The BMW M44 is a dual overhead camshaft sixteen valve four-cylinder petrol engine which was the replacement for BMW M42 and was produced from 1996 to 2000 at the Steyr factory. It was produced alongside the BMW M43 SOHC 8V four-cylinder engine, with the M44 being the higher power engine model. In 2000, the M44 was replaced by the BMW N42 engine.

== Design ==
Compared with the M42, the M44 has roller rocker arms, a hot-wire MAF, displacement increased from 1.8 to 1.9 L and other detail changes such as a grey cast iron crankshaft replacing the forged steel item from the previous M42. As per the final versions of the M42, the M44 has a dual length intake manifold ("DISA"). Peak power is the same as the M42, however mid-range power is increased significantly and peak torque is increased by 5 Nm at 200 rpm lower. There was also a 70% reduction in valve train friction which contributed to the engine being more quiet and fuel efficient than its predecessor.
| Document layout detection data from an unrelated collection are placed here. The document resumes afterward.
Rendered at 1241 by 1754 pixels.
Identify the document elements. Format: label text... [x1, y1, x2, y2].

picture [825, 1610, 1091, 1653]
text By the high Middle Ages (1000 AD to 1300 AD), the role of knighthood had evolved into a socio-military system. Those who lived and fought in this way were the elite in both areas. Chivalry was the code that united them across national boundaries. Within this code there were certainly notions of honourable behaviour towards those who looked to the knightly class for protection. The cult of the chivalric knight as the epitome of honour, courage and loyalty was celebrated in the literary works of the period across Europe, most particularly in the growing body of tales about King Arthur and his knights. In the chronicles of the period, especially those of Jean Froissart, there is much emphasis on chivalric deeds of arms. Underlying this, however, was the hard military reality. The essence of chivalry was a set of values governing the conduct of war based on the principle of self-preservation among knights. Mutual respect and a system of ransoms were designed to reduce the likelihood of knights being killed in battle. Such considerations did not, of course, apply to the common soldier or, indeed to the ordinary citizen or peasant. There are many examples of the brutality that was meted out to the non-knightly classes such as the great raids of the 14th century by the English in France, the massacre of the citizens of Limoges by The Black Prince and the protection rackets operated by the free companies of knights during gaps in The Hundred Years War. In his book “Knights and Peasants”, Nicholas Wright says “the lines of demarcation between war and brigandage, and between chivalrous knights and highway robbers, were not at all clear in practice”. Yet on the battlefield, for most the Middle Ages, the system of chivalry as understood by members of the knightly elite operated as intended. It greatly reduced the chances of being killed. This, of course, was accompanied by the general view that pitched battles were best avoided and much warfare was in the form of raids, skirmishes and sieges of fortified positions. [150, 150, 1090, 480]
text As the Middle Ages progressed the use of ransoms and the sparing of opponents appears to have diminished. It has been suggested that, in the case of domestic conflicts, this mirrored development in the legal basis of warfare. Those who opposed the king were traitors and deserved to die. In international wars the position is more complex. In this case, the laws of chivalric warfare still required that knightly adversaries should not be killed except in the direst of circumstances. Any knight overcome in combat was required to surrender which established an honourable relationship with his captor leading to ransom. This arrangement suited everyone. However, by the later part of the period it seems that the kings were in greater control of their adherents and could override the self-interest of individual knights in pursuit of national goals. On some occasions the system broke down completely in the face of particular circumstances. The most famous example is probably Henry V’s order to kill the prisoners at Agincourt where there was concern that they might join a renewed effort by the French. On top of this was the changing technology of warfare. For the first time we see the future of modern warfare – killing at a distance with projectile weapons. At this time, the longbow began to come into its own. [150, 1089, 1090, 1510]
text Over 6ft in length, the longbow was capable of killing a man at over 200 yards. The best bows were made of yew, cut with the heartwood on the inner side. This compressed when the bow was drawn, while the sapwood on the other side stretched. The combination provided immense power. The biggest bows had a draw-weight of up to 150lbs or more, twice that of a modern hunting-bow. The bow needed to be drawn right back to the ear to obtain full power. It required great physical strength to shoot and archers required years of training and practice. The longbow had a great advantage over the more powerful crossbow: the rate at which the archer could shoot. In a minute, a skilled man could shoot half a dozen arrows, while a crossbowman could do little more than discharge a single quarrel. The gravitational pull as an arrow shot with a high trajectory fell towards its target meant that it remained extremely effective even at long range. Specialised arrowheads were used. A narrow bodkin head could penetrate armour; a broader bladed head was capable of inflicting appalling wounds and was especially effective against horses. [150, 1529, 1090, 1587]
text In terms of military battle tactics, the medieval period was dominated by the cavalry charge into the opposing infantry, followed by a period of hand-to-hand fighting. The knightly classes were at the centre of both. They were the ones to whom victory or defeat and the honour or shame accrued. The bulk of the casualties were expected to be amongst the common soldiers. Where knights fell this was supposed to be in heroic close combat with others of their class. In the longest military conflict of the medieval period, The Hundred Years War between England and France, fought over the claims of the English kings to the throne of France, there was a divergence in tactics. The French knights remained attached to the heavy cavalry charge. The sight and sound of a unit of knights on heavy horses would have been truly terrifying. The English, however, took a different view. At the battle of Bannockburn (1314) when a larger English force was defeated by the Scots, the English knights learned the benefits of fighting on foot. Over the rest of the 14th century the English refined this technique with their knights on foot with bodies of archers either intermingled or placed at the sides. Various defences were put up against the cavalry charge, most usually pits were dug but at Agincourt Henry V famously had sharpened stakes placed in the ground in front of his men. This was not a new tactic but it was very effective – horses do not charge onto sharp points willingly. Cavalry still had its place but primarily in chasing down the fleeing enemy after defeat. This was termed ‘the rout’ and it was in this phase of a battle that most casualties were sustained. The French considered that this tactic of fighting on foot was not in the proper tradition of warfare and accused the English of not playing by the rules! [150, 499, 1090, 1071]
The M44 has a cast iron block and aluminium cylinder head, as per its predecessor and the roller rockers are lubricated by an oil feed system in the rocker cover - this is fed by an oil gallery in the cylinder head and a sealing O ring between the two. The M42's metal cooling system feed on the inlet side of the cylinder head was replaced by an M43 style plastic outlet bolted to the rear cylinder head face - these can leak with old age and should be replaced periodically.

== Versions ==

| Version | Displacement | Power | Torque | Years |
|---|---|---|---|---|
| M44B19 | 1,895 cc (115.6 cu in) | 103 kW (138 bhp) at 6,000 rpm | 180 N⋅m (133 lb⋅ft) at 4,300 rpm | 1996–2000 |

=== M44B19 ===

The M44B19 has a displacement of 1895 cc, which is achieved through a bore of 85.0 mm and a stroke of 83.5 mm. A compression ratio of 10.0:1 is used, along with the Bosch Motronic 5.2 engine management system.

The crankshaft has an increased stroke from the M42's 81 mm and is cast instead of forged. Also revised were the valve actuators which are of a roller pivoting arm type.

Applications:
- 1996-2000 E36 318i (North America only), 318is and 318ti
- 1996-1999 Z3 1.9

With time this engine was replaced by BMW N42 engine.